__Data excerpts__:
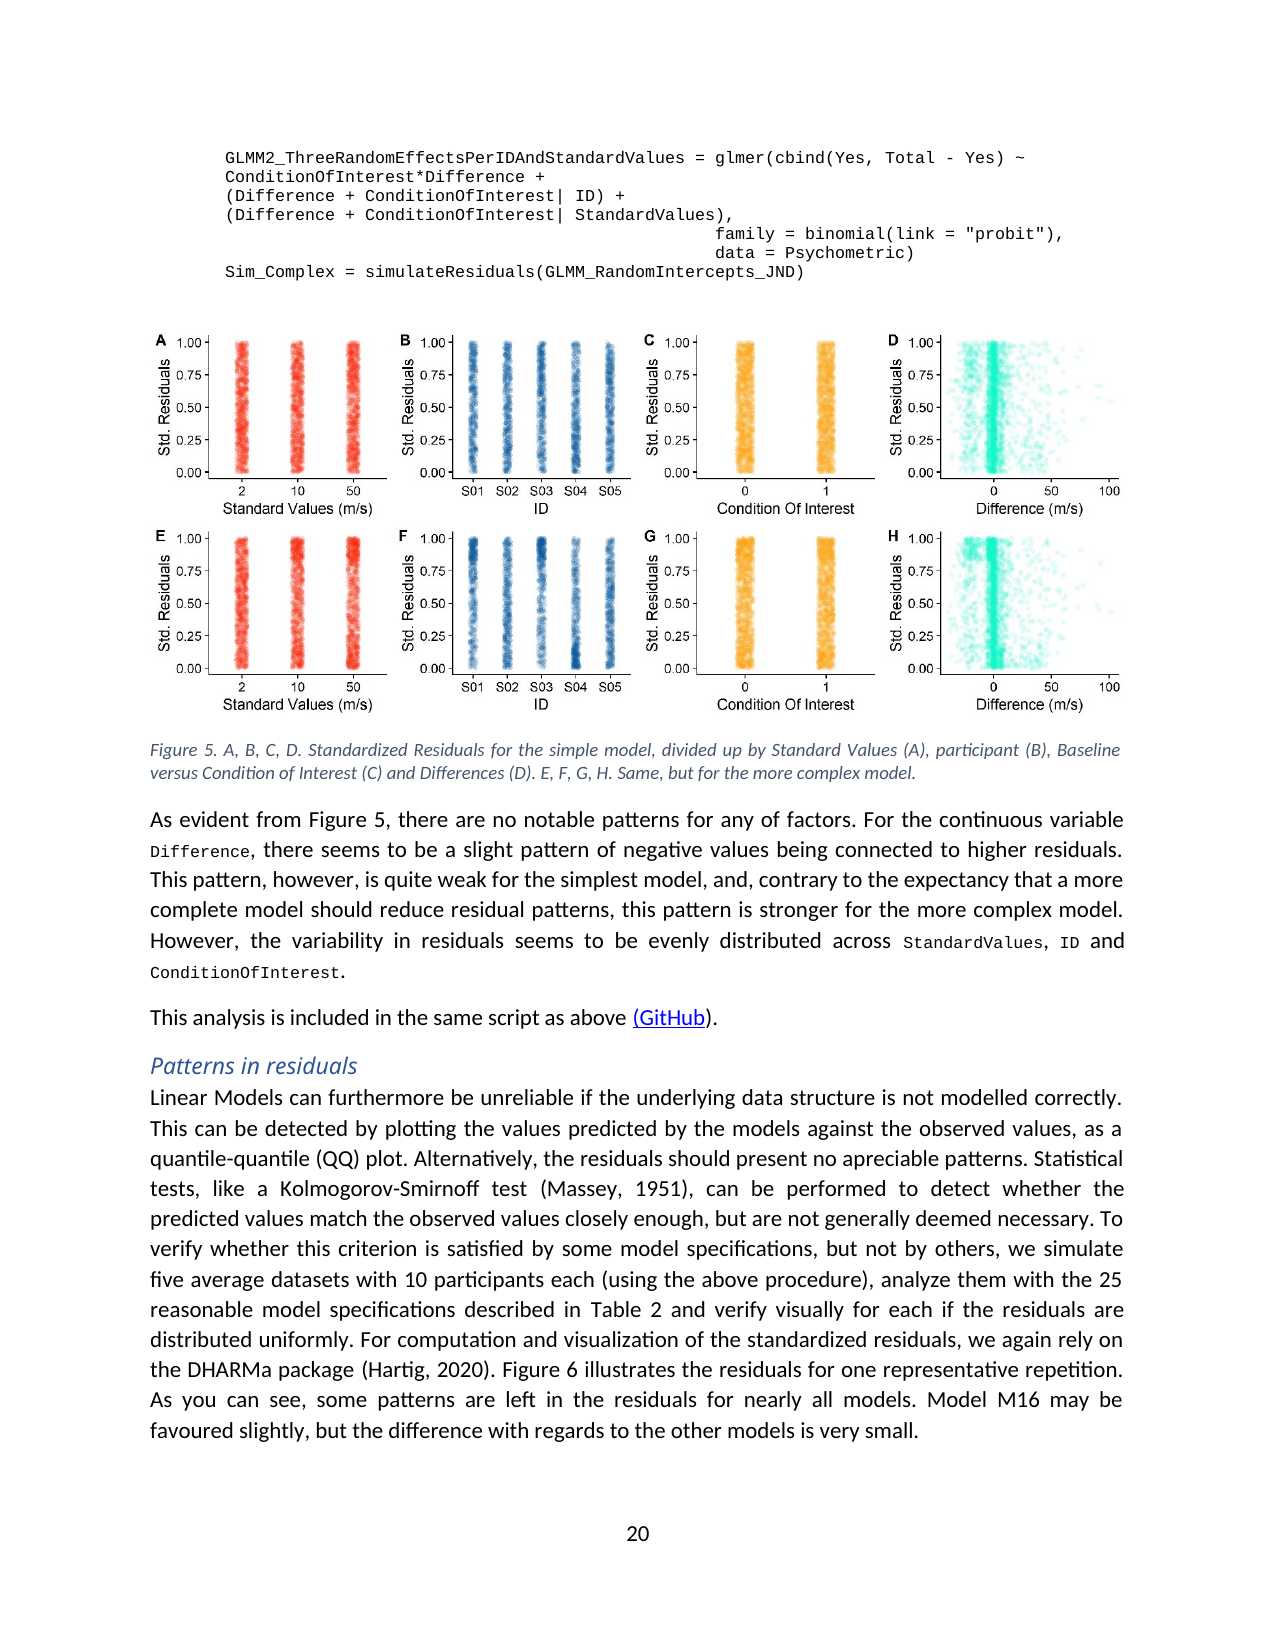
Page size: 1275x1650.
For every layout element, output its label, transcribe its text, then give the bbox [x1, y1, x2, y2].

text Sim_Complex = simulateResiduals(GLMM_RandomIntercepts_JND) [225, 263, 1125, 282]
subtitle Patterns in residuals [150, 1050, 1125, 1081]
text (Difference + ConditionOfInterest| ID) + [150, 188, 1125, 207]
text (Difference + ConditionOfInterest| StandardValues), [225, 207, 1125, 225]
text Linear Models can furthermore be unreliable if the underlying data structure is not modelled correctly. This can be detected by plotting the values predicted by the models against the observed values, as a quantile-quantile (QQ) plot. Alternatively, the residuals should present no apreciable patterns. Statistical tests, like a Kolmogorov-Smirnoff test (Massey, 1951), can be performed to detect whether the predicted values match the observed values closely enough, but are not generally deemed necessary. To verify whether this criterion is satisfied by some model specifications, but not by others, we simulate five average datasets with 10 participants each (using the above procedure), analyze them with the 25 reasonable model specifications described in Table 2 and verify visually for each if the residuals are distributed uniformly. For computation and visualization of the standardized residuals, we again rely on the DHARMa package (Hartig, 2020). Figure 6 illustrates the residuals for one representative repetition. As you can see, some patterns are left in the residuals for nearly all models. Model M16 may be favoured slightly, but the difference with regards to the other models is very small. [150, 1083, 1125, 1444]
picture [150, 328, 1125, 720]
text GLMM2_ThreeRandomEffectsPerIDAndStandardValues = glmer(cbind(Yes, Total - Yes) ~ ConditionOfInterest*Difference + [225, 150, 1125, 188]
text As evident from Figure 5, there are no notable patterns for any of factors. For the continuous variable Difference, there seems to be a slight pattern of negative values being connected to higher residuals. This pattern, however, is quite weak for the simplest model, and, contrary to the expectancy that a more complete model should reduce residual patterns, this pattern is stronger for the more complex model. However, the variability in residuals seems to be evenly distributed across StandardValues, ID and ConditionOfInterest. [150, 805, 1125, 984]
text family = binomial(link = "probit"), [225, 225, 1125, 244]
text This analysis is included in the same script as above (GitHub). [150, 1003, 1125, 1031]
text data = Psychometric) [225, 244, 1125, 263]
text Figure . A, B, C, D. Standardized Residuals for the simple model, divided up by Standard Values (A), participant (B), Baseline versus Condition of Interest (C) and Differences (D). E, F, G, H. Same, but for the more complex model. [150, 738, 1125, 784]
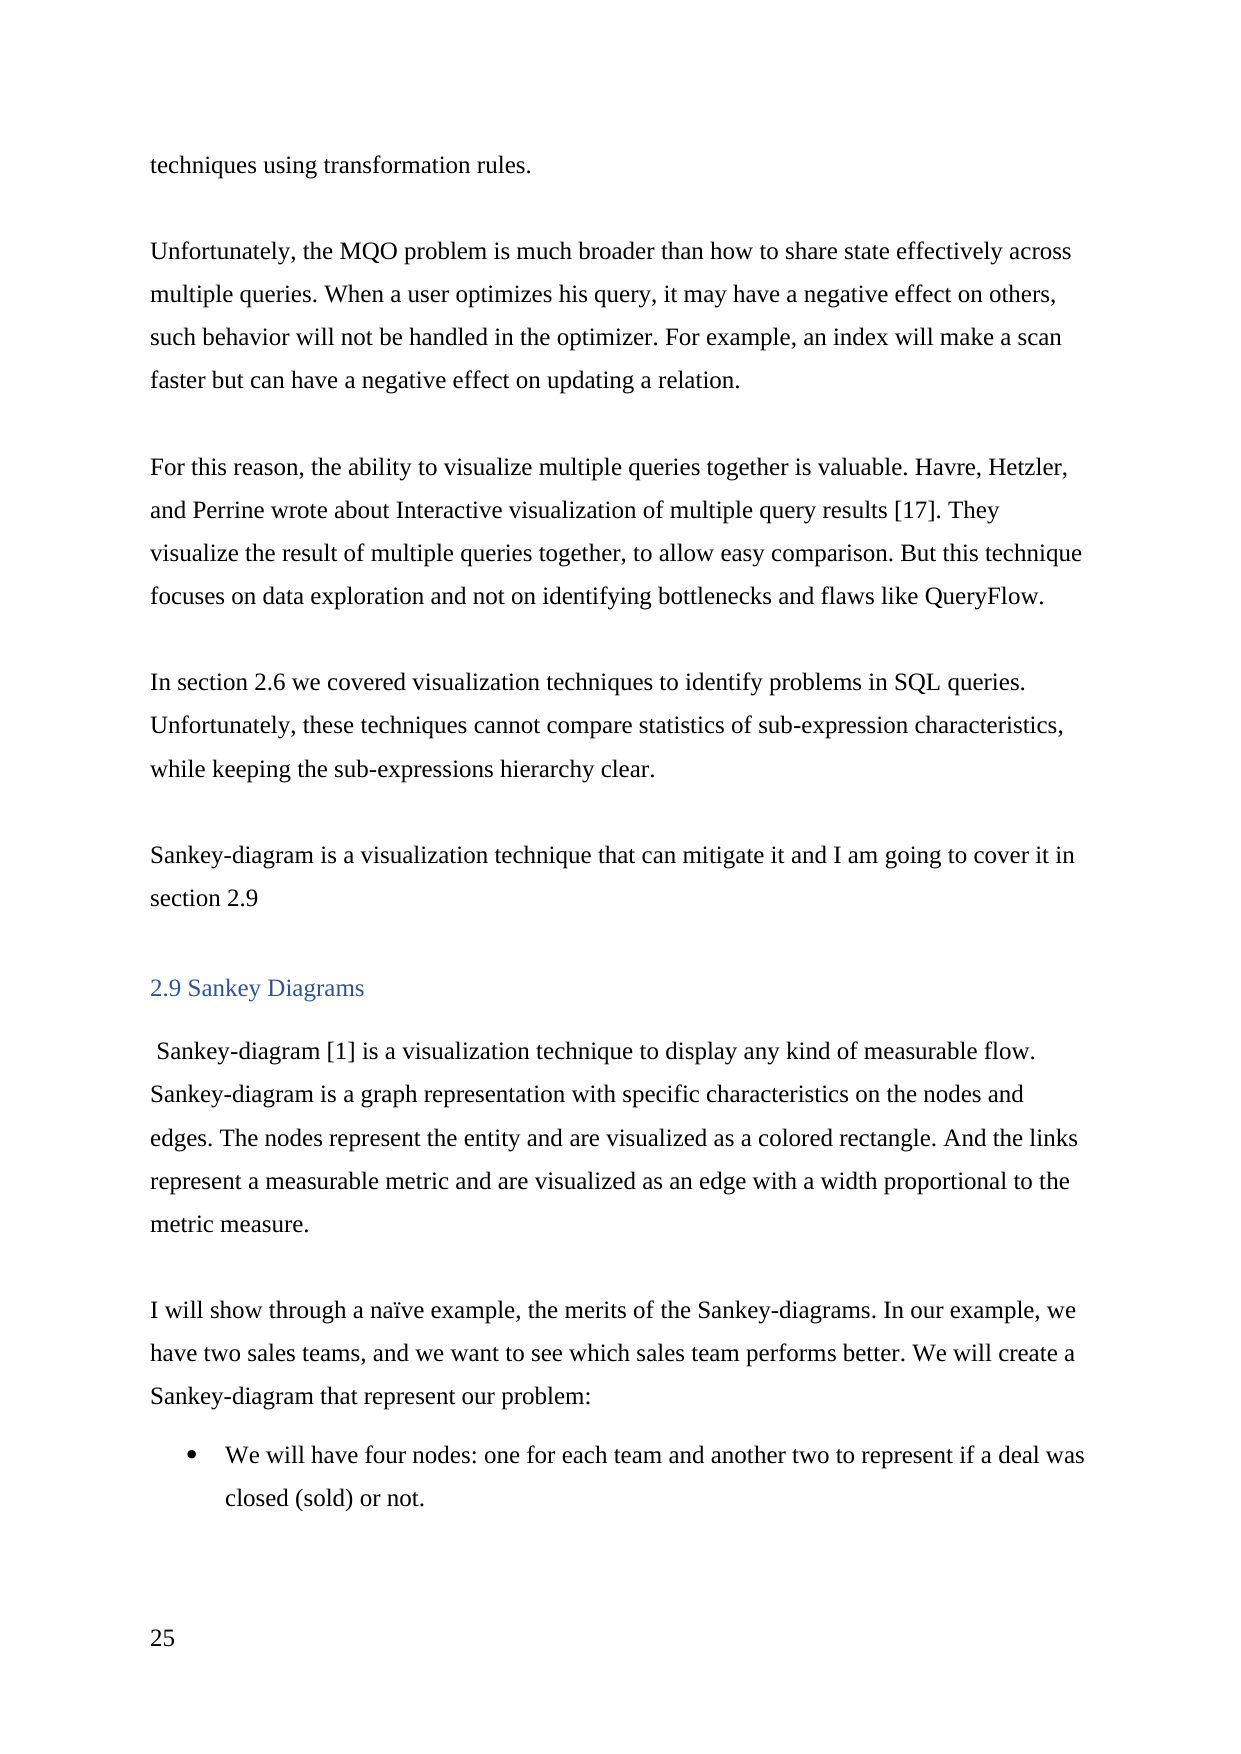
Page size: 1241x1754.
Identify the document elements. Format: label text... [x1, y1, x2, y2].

text In section 2.6 we covered visualization techniques to identify problems in SQL queries. Unfortunately, these techniques cannot compare statistics of sub-expression characteristics, while keeping the sub-expressions hierarchy clear. [150, 667, 1090, 782]
text Sankey-diagram is a visualization technique that can mitigate it and I am going to cover it in section 2.9 [150, 797, 1090, 912]
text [150, 150, 1090, 610]
text I will show through a naïve example, the merits of the Sankey-diagrams. In our example, we have two sales teams, and we want to see which sales team performs better. We will create a Sankey-diagram that represent our problem: [150, 1295, 1090, 1410]
text Sankey-diagram [1] is a visualization technique to display any kind of measurable flow. Sankey-diagram is a graph representation with specific characteristics on the nodes and edges. The nodes represent the entity and are visualized as a colored rectangle. And the links represent a measurable metric and are visualized as an edge with a width proportional to the metric measure. [150, 1036, 1090, 1238]
list We will have four nodes: one for each team and another two to represent if a deal was closed (sold) or not. [187, 1440, 1090, 1512]
subtitle 2.9 Sankey Diagrams [150, 973, 1090, 1036]
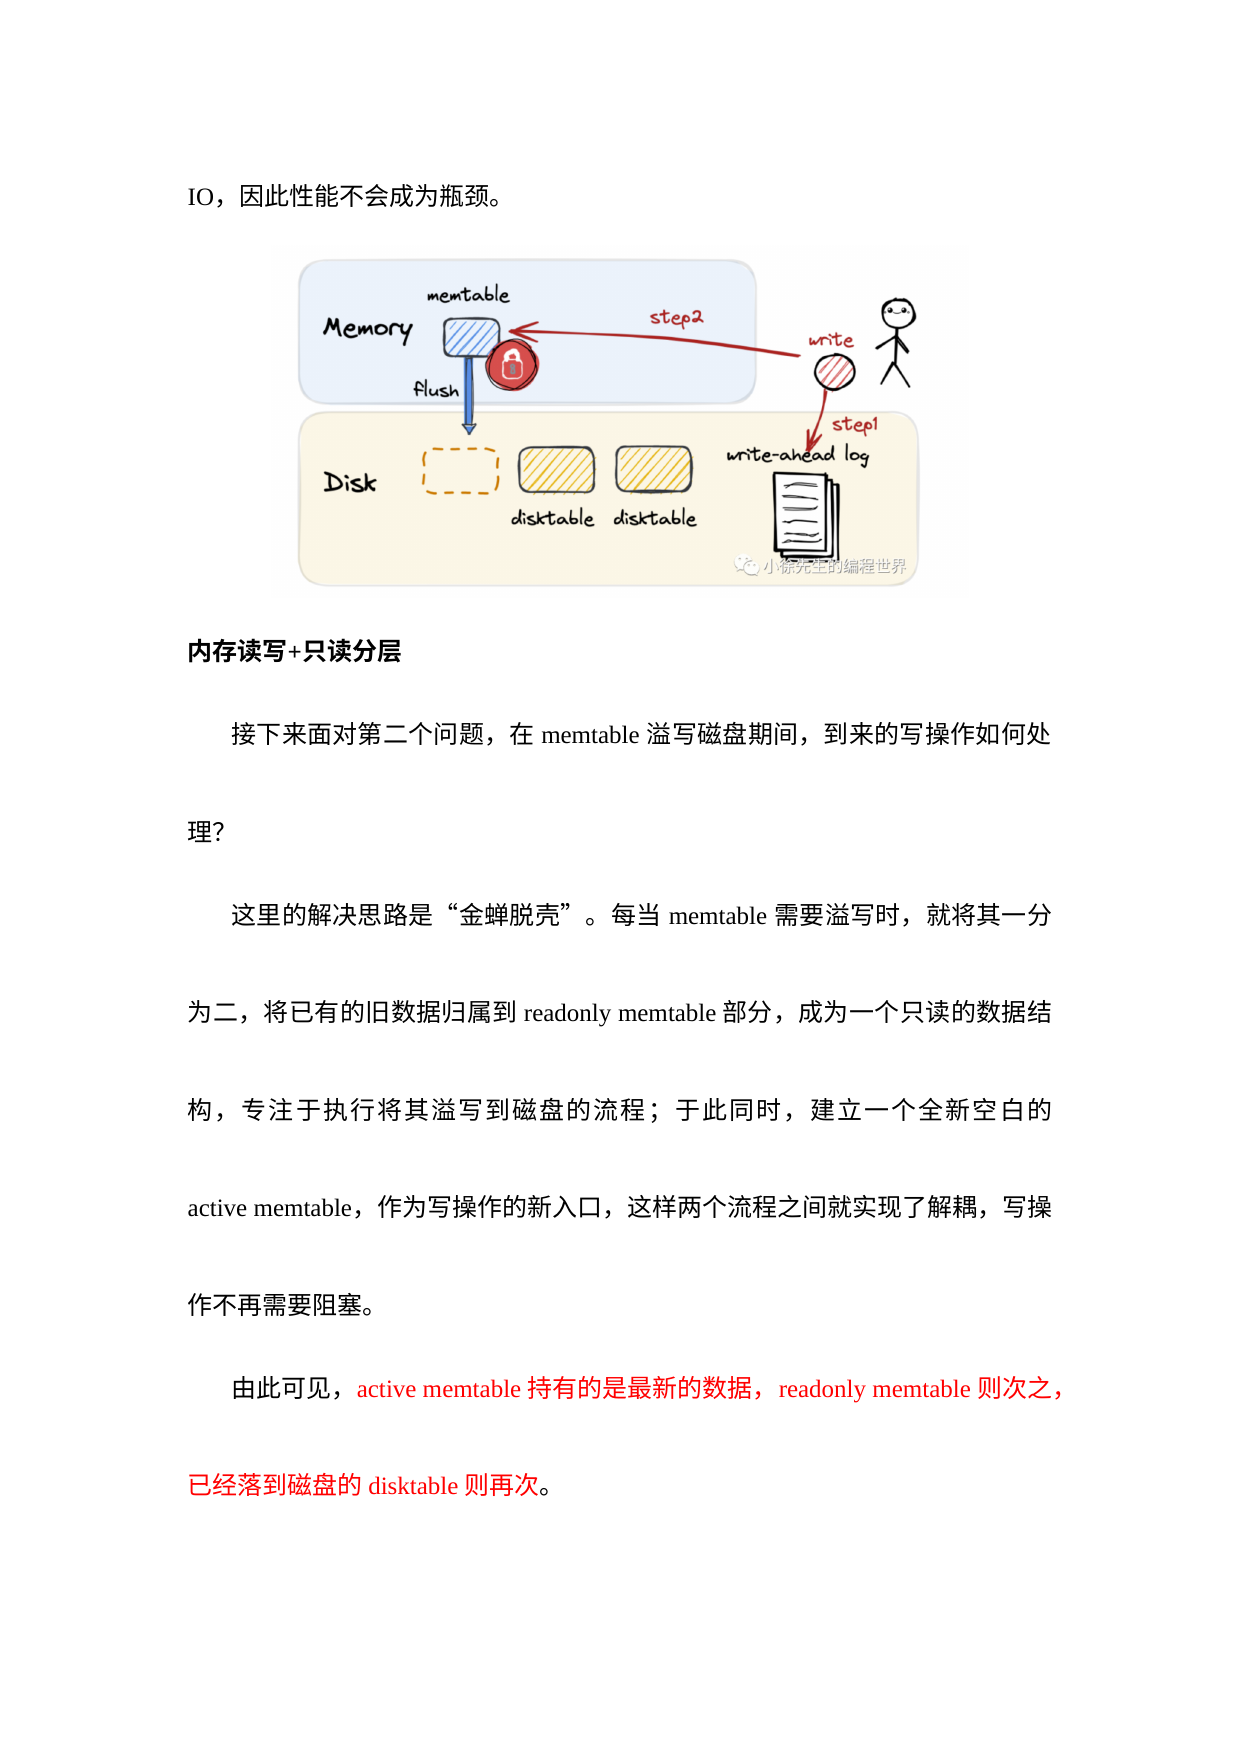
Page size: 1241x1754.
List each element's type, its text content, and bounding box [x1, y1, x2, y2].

__Exercise directions__: Output the records exactly, pictures excluded.

__Expected output__:
Page size: 1275x1650.
For every layout element, output its label, transcribe its text, then give the bbox [x1, y1, x2, y2].

text Sim_Complex = simulateResiduals(GLMM_RandomIntercepts_JND) [225, 263, 1125, 282]
subtitle Patterns in residuals [150, 1050, 1125, 1081]
text (Difference + ConditionOfInterest| ID) + [150, 188, 1125, 207]
text (Difference + ConditionOfInterest| StandardValues), [225, 207, 1125, 225]
text Linear Models can furthermore be unreliable if the underlying data structure is not modelled correctly. This can be detected by plotting the values predicted by the models against the observed values, as a quantile-quantile (QQ) plot. Alternatively, the residuals should present no apreciable patterns. Statistical tests, like a Kolmogorov-Smirnoff test (Massey, 1951), can be performed to detect whether the predicted values match the observed values closely enough, but are not generally deemed necessary. To verify whether this criterion is satisfied by some model specifications, but not by others, we simulate five average datasets with 10 participants each (using the above procedure), analyze them with the 25 reasonable model specifications described in Table 2 and verify visually for each if the residuals are distributed uniformly. For computation and visualization of the standardized residuals, we again rely on the DHARMa package (Hartig, 2020). Figure 6 illustrates the residuals for one representative repetition. As you can see, some patterns are left in the residuals for nearly all models. Model M16 may be favoured slightly, but the difference with regards to the other models is very small. [150, 1083, 1125, 1444]
picture [150, 328, 1125, 720]
text GLMM2_ThreeRandomEffectsPerIDAndStandardValues = glmer(cbind(Yes, Total - Yes) ~ ConditionOfInterest*Difference + [225, 150, 1125, 188]
text As evident from Figure 5, there are no notable patterns for any of factors. For the continuous variable Difference, there seems to be a slight pattern of negative values being connected to higher residuals. This pattern, however, is quite weak for the simplest model, and, contrary to the expectancy that a more complete model should reduce residual patterns, this pattern is stronger for the more complex model. However, the variability in residuals seems to be evenly distributed across StandardValues, ID and ConditionOfInterest. [150, 805, 1125, 984]
text family = binomial(link = "probit"), [225, 225, 1125, 244]
text This analysis is included in the same script as above (GitHub). [150, 1003, 1125, 1031]
text data = Psychometric) [225, 244, 1125, 263]
text Figure . A, B, C, D. Standardized Residuals for the simple model, divided up by Standard Values (A), participant (B), Baseline versus Condition of Interest (C) and Differences (D). E, F, G, H. Same, but for the more complex model. [150, 738, 1125, 784]
Page size: 1241x1754.
Identify the document elements. Format: label text... [x1, y1, x2, y2].

text In section 2.6 we covered visualization techniques to identify problems in SQL queries. Unfortunately, these techniques cannot compare statistics of sub-expression characteristics, while keeping the sub-expressions hierarchy clear. [150, 667, 1090, 782]
text Sankey-diagram is a visualization technique that can mitigate it and I am going to cover it in section 2.9 [150, 797, 1090, 912]
text [150, 150, 1090, 610]
text I will show through a naïve example, the merits of the Sankey-diagrams. In our example, we have two sales teams, and we want to see which sales team performs better. We will create a Sankey-diagram that represent our problem: [150, 1295, 1090, 1410]
text Sankey-diagram [1] is a visualization technique to display any kind of measurable flow. Sankey-diagram is a graph representation with specific characteristics on the nodes and edges. The nodes represent the entity and are visualized as a colored rectangle. And the links represent a measurable metric and are visualized as an edge with a width proportional to the metric measure. [150, 1036, 1090, 1238]
list We will have four nodes: one for each team and another two to represent if a deal was closed (sold) or not. [187, 1440, 1090, 1512]
subtitle 2.9 Sankey Diagrams [150, 973, 1090, 1036]
Page size: 1241x1754.
List each element's type, its text content, and bounding box [x1, y1, x2, y2].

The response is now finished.